Excerpted records -
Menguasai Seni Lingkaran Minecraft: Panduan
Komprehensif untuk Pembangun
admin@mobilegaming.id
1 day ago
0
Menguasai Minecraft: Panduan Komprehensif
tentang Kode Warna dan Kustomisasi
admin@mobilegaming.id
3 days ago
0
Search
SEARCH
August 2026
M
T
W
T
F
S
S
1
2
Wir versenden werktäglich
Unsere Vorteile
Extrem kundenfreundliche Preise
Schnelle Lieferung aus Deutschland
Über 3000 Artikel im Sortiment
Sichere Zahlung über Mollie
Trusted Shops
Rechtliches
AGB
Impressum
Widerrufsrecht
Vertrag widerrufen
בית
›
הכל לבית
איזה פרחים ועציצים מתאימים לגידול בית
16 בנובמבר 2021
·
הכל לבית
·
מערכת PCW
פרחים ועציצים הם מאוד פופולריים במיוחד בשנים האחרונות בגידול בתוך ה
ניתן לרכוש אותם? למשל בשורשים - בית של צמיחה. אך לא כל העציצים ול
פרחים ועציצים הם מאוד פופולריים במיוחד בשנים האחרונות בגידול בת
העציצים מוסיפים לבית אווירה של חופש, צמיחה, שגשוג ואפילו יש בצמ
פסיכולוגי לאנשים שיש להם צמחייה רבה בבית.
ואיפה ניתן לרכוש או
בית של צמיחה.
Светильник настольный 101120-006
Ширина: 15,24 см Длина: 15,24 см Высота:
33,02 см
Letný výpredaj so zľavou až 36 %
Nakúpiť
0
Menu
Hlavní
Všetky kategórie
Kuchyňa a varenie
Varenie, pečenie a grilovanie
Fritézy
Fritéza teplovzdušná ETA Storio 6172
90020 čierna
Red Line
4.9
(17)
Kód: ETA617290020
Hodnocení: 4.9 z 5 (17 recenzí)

Your goal - Each line of the listing that includes the word "Panduan" should be copied out.

Task answer -
Menguasai Seni Lingkaran Minecraft: Panduan
Menguasai Minecraft: Panduan Komprehensif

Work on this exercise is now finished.